* _DATA TO PROCESS_:
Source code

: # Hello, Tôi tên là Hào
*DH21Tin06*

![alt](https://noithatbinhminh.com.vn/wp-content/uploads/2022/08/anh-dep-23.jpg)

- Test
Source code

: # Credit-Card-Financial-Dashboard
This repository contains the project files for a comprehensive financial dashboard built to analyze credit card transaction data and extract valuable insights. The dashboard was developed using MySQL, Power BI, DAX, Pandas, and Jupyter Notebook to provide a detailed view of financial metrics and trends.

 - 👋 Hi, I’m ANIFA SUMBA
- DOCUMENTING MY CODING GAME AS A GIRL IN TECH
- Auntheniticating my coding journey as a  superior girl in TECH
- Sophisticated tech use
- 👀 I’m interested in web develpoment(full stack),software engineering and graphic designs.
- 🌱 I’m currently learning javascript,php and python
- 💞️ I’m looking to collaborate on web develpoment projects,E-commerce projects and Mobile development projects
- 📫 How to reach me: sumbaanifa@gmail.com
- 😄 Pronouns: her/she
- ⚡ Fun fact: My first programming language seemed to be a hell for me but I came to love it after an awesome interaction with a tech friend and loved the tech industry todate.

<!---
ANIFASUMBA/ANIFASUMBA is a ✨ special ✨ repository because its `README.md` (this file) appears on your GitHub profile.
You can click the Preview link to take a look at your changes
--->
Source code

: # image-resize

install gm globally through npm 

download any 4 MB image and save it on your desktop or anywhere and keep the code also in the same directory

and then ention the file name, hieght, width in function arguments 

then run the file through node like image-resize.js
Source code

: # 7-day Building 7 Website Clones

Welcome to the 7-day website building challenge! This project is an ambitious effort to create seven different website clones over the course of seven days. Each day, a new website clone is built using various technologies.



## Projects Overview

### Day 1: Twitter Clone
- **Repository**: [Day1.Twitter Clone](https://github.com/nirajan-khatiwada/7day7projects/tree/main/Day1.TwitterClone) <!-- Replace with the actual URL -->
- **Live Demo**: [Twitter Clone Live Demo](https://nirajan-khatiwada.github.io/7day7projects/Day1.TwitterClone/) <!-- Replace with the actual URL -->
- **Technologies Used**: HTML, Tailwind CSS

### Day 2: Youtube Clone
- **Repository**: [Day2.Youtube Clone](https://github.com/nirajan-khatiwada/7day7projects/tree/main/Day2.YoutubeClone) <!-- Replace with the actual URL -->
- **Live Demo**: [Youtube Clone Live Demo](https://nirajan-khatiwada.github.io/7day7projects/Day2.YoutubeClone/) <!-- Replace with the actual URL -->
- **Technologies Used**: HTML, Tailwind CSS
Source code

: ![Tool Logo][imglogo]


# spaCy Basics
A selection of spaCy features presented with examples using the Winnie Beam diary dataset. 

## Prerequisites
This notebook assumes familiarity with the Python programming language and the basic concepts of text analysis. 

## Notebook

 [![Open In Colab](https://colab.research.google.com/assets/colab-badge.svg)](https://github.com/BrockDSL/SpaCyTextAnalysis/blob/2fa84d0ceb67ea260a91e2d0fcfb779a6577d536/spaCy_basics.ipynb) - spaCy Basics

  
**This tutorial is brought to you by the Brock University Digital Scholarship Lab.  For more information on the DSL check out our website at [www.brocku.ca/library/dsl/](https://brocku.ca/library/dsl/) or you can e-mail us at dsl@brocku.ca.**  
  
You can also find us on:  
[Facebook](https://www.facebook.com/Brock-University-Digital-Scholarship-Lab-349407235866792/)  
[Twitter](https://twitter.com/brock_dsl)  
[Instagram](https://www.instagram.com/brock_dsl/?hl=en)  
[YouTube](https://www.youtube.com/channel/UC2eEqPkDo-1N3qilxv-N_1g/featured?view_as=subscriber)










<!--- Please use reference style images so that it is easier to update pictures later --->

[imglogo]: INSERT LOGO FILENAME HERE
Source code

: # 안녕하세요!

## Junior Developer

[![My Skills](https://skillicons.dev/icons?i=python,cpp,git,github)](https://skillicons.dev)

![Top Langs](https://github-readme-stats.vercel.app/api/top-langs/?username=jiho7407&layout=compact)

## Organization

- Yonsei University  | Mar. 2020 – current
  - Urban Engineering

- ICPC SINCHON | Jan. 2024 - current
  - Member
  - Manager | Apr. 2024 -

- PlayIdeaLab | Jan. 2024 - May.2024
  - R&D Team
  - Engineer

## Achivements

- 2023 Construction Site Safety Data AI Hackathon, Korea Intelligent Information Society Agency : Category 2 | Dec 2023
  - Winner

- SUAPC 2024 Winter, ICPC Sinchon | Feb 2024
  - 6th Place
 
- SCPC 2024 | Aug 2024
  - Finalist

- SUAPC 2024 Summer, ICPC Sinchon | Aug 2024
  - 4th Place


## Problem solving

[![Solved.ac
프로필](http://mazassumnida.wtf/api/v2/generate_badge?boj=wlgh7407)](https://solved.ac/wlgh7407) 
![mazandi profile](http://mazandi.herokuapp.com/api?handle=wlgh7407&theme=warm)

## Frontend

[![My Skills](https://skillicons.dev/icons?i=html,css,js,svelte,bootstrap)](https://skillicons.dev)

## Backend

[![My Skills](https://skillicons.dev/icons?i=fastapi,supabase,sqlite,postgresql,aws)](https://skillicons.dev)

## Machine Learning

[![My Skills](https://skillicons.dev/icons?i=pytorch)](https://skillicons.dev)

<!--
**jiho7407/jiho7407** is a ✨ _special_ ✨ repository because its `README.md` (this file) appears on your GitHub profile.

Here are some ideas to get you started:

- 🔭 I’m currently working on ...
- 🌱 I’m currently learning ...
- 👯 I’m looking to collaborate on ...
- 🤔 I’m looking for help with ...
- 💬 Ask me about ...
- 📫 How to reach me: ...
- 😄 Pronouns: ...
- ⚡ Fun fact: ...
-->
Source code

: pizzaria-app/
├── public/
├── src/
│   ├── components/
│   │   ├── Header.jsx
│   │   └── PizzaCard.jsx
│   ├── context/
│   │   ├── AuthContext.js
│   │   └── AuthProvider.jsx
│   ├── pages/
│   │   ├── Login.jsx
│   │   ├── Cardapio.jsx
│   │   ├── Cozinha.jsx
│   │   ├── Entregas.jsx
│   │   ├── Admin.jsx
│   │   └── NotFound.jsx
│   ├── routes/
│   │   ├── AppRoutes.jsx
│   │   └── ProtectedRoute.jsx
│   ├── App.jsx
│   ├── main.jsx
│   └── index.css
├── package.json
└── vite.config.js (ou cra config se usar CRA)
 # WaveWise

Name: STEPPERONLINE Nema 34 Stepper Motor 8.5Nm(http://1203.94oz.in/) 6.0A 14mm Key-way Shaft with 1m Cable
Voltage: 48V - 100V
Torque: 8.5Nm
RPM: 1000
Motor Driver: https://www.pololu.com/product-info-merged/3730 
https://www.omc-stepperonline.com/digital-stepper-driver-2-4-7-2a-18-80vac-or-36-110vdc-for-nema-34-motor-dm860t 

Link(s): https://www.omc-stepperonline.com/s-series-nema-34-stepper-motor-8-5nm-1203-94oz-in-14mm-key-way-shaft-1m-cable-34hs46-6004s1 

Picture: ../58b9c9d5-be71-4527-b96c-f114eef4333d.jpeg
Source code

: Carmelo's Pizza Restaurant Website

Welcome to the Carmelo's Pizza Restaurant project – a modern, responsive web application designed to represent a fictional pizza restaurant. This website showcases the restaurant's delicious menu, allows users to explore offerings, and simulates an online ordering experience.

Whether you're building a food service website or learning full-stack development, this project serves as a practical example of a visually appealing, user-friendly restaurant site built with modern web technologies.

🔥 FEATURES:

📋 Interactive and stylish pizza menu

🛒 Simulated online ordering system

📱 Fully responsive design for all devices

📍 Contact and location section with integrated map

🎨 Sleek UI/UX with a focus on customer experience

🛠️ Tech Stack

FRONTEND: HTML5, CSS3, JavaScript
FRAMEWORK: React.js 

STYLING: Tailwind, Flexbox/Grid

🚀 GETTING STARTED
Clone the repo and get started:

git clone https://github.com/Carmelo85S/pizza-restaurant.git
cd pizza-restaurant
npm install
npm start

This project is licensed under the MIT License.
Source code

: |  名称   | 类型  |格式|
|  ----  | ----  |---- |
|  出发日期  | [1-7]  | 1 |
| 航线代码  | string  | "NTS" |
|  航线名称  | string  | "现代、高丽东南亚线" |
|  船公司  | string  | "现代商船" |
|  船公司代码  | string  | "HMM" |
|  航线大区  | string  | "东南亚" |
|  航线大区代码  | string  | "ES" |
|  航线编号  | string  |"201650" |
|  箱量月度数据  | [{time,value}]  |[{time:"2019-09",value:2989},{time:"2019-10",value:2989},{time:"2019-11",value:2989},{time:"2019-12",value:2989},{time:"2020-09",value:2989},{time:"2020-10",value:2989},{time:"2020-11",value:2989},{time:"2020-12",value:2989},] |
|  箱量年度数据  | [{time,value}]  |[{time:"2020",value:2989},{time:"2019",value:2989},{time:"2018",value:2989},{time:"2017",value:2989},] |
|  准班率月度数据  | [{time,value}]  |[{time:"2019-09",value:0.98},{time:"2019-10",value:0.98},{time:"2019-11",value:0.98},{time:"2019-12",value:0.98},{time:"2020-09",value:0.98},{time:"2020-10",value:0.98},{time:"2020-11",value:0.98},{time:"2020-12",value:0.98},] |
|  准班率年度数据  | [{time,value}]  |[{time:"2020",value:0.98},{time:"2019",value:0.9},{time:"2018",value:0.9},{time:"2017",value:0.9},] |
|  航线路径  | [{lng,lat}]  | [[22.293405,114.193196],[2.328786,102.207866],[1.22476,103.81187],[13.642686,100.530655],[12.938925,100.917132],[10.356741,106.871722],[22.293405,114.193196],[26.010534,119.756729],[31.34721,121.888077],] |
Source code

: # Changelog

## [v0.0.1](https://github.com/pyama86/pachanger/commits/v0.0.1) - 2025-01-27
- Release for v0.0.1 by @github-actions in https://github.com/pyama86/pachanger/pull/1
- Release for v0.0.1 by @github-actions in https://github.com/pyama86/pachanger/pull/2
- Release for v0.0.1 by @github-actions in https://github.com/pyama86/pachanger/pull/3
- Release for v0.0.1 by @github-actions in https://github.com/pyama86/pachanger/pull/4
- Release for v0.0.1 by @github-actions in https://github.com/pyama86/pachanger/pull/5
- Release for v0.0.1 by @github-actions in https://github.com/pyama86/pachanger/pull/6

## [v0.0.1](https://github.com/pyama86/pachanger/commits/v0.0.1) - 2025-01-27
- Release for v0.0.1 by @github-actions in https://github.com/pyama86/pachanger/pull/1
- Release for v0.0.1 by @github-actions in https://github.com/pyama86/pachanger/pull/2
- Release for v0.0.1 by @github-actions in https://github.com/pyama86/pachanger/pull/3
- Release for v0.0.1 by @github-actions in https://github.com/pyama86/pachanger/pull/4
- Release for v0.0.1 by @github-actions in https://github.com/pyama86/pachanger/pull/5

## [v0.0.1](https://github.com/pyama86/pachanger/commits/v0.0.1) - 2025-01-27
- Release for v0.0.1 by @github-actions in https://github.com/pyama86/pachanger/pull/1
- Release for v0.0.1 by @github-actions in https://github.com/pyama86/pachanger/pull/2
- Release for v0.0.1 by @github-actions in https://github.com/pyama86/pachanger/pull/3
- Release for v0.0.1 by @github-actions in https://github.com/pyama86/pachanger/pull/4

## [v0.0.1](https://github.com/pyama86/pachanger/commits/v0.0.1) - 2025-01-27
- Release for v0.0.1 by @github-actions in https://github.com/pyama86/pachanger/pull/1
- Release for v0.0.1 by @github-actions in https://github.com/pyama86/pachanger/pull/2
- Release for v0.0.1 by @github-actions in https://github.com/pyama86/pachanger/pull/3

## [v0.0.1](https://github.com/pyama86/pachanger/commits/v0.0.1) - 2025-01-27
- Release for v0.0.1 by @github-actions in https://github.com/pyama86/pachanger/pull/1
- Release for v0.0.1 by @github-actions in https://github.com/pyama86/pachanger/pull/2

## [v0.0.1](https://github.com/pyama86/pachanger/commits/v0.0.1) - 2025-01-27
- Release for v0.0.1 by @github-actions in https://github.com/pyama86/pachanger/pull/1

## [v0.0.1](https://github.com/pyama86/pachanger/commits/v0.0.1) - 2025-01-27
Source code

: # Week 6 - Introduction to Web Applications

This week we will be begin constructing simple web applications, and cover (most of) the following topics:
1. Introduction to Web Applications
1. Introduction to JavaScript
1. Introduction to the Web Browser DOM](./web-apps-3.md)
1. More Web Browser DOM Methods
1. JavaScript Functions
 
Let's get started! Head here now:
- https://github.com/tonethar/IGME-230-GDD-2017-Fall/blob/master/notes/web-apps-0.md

* _TASK DESCRIPTION_: Among the lines above, find those with the word "imglogo" and list them.

* _REPLY TO THE TASK_:
: ![Tool Logo][imglogo]
[imglogo]: INSERT LOGO FILENAME HERE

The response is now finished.